Feeling the pressure and pulse of the speakers and the people around you. The smell of stale beer on a sticky floor, clouds of pot, body odor mixed with perfume, sometimes the faint whiff of vomit. I won’t lie, I’m okay with not going home at the end of the night smelling like cigarettes. Cloves, ok, but not cigarettes. Screaming lyrics and jumping up and down. C’mon. Having no voice on the ride home as you play the music of the band you just saw, yelling to the person next to you as you order midnight eggs. Ugh. I miss it.

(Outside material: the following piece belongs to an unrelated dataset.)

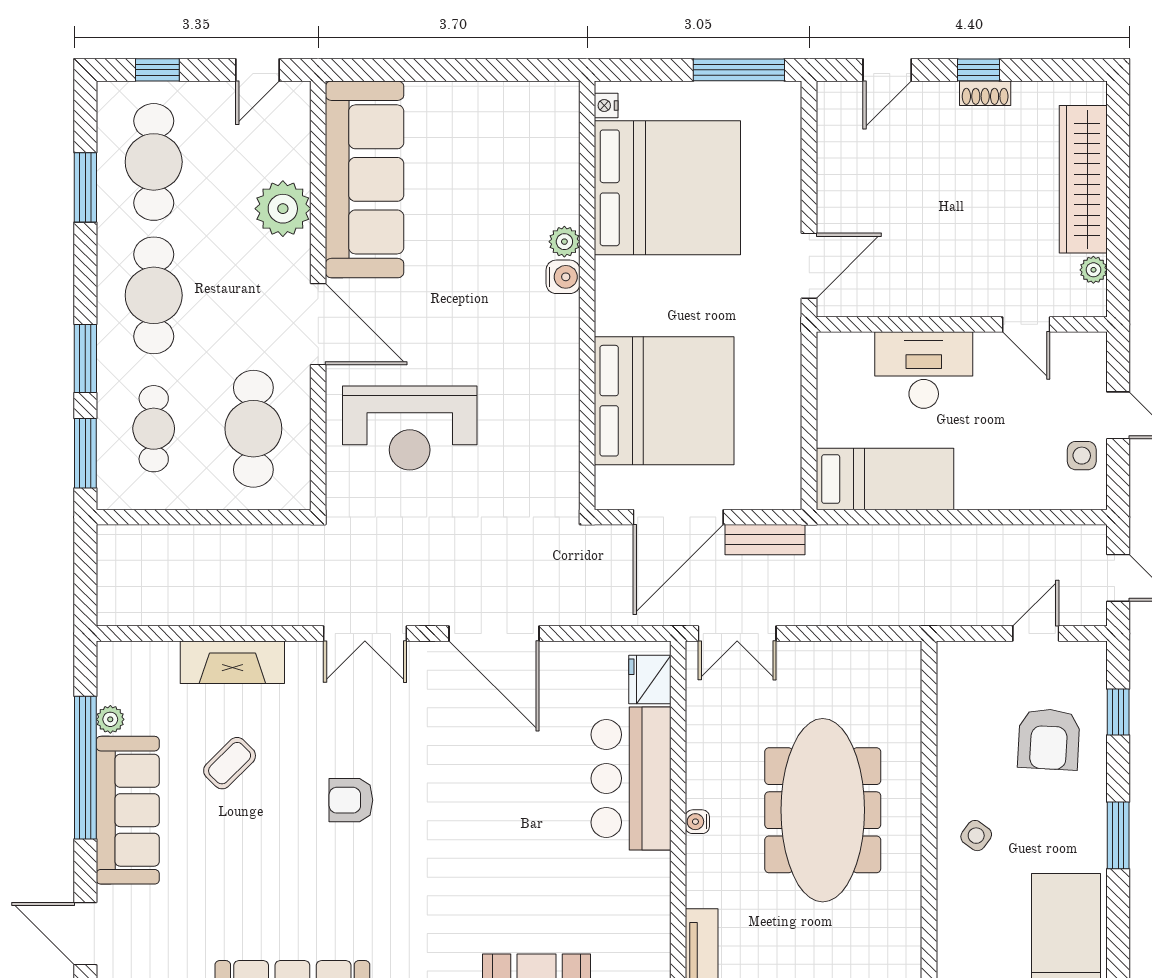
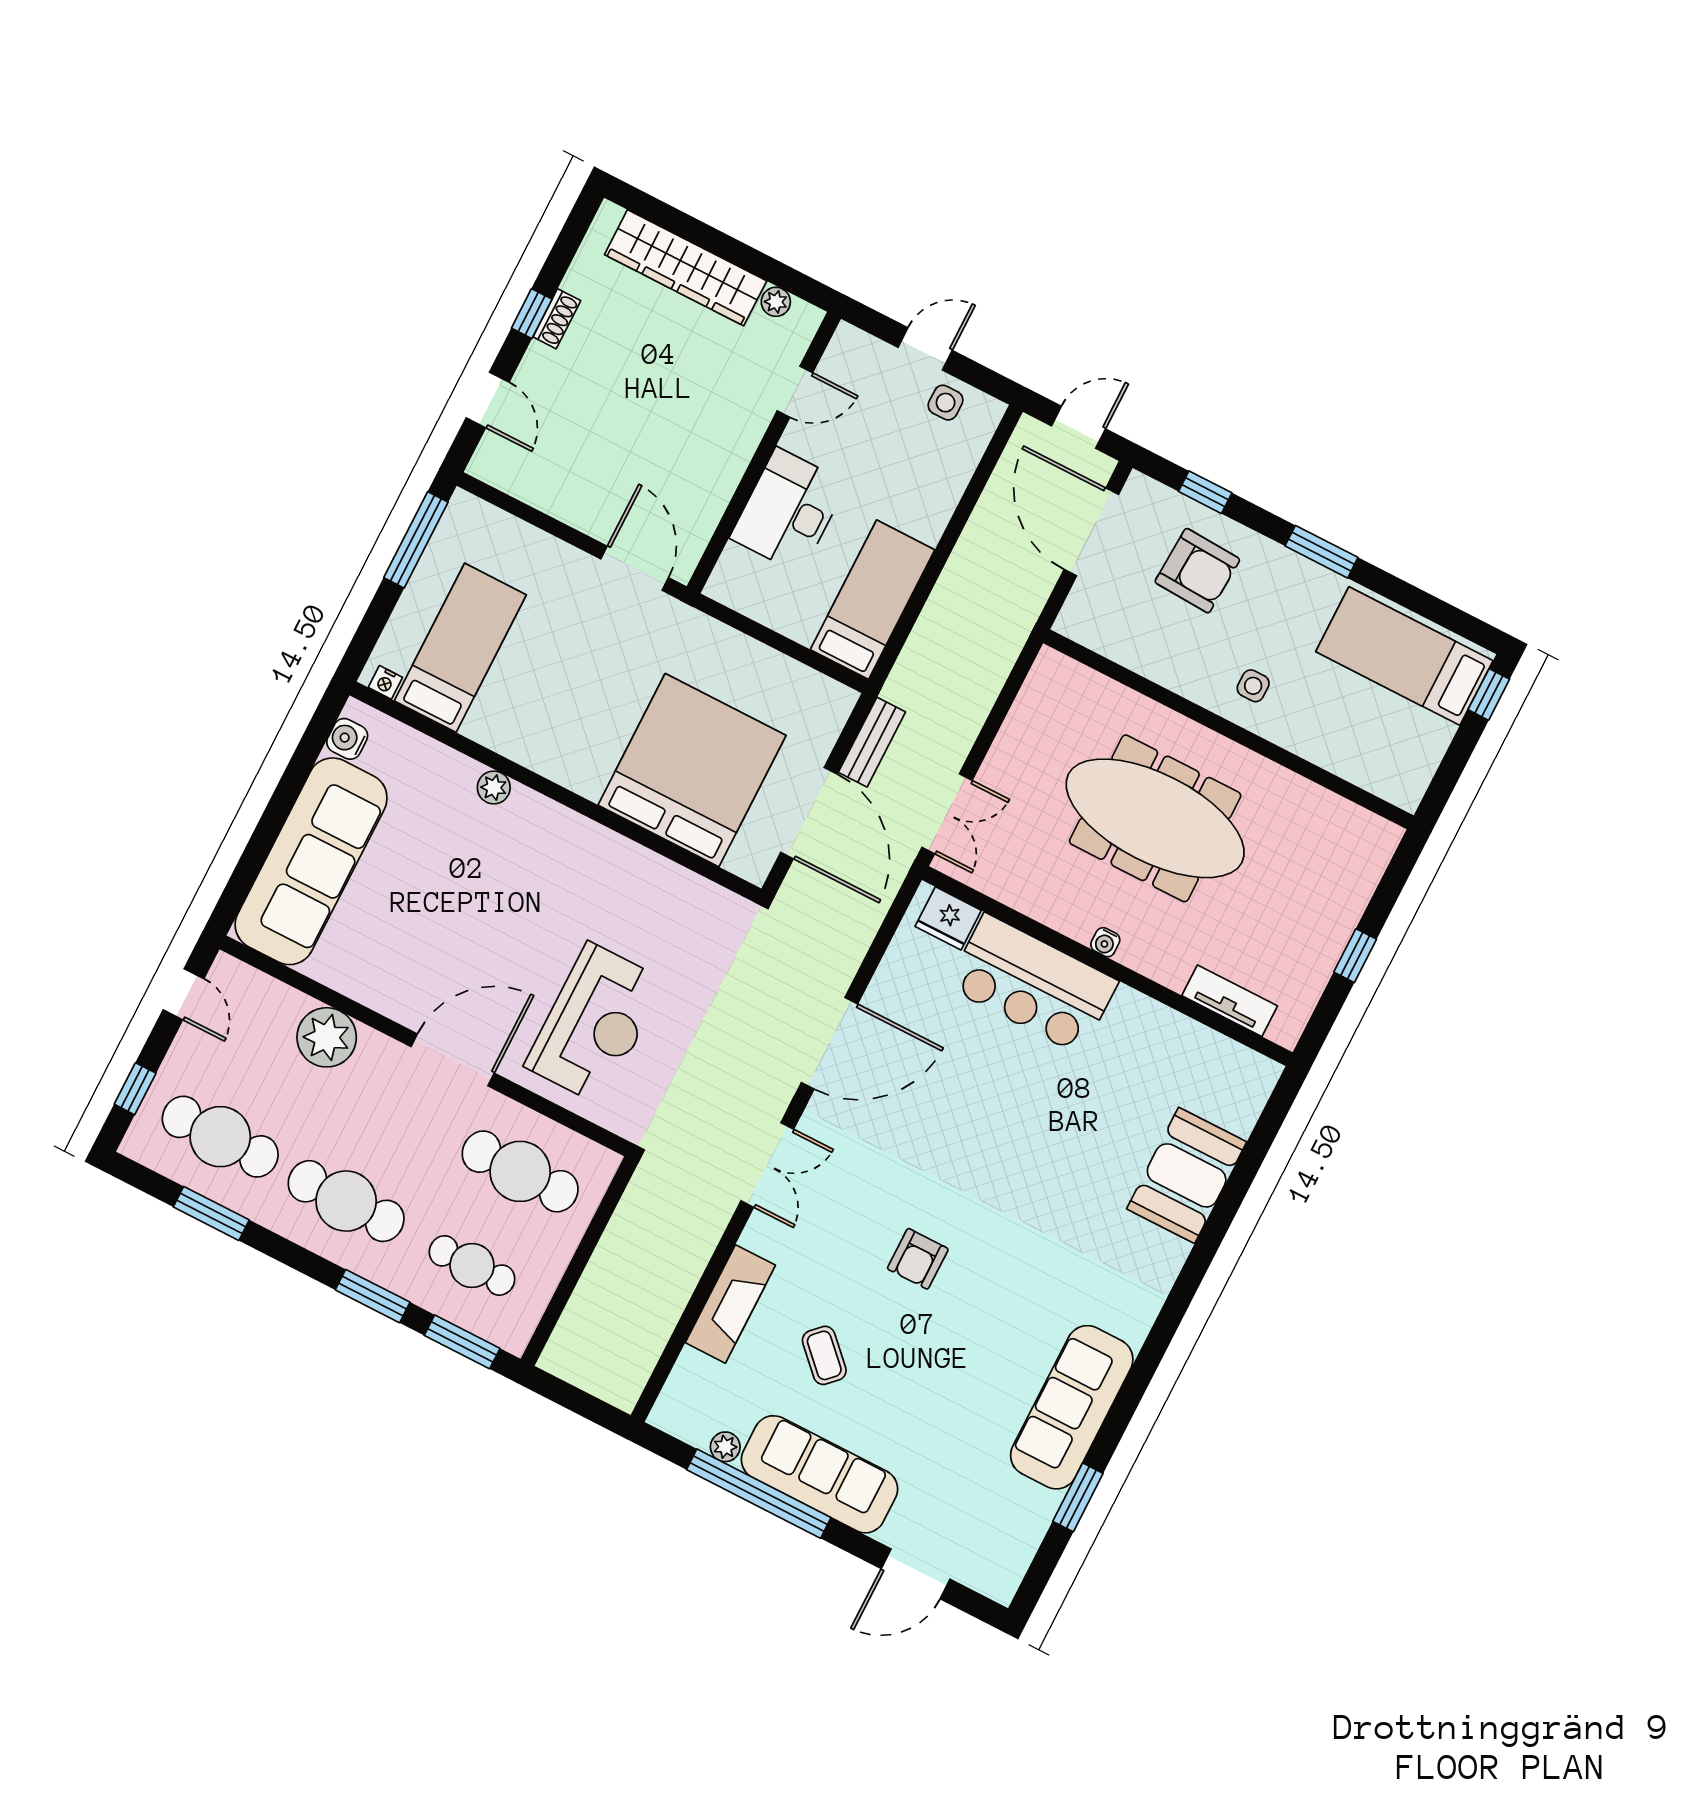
sofa: (365, 179) -> (311, 861), moved, turned 90
bed: (667, 188) -> (460, 648), width x0.49
water cooler: (563, 277) -> (347, 739), moved, turned -90
door: (1036, 634) -> (1091, 532), width x1.87
side table: (976, 836) -> (1253, 686), turned -36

Even during the years, I was sick, I went to concerts. It was the first time I sat down through shows, but I went. I finally understood the people who stayed seated and looked dazed. Music is a primal valve release that’s hard to reach in everyday life. A freedom that is especially hard to find when you must stay calm and carry on in the face of COVID. I want to scream and put my hands in the air and wave them like I just don’t care. I want to jump jump around.
I will say my decades of concert buying skills came in handy scheduling my vaccine appointment. I felt my elbow throwing skills at the ready to grab the earliest opening I could. I kept reminding myself that getting the vaccine may make live music a reality someday. The sooner, the better. Please, for the love of all that’s holy, let me get my face melted in front of a person on stage shooting spittle all over a mic as my throat goes raw while everyone around me screams. Pretty please with sugar on top. A pandemic nightmare situation for sure. But something I dream about.
For now, I’ll try keeping myself contained with kitchen concerts as I blast music and sing to my kitties. And by watching TwinsthenewTrend’s reactions to music on Youtube. There’s something about how much they enjoy experiencing new music that lifts me up just enough to get by day to day. I mean just enough.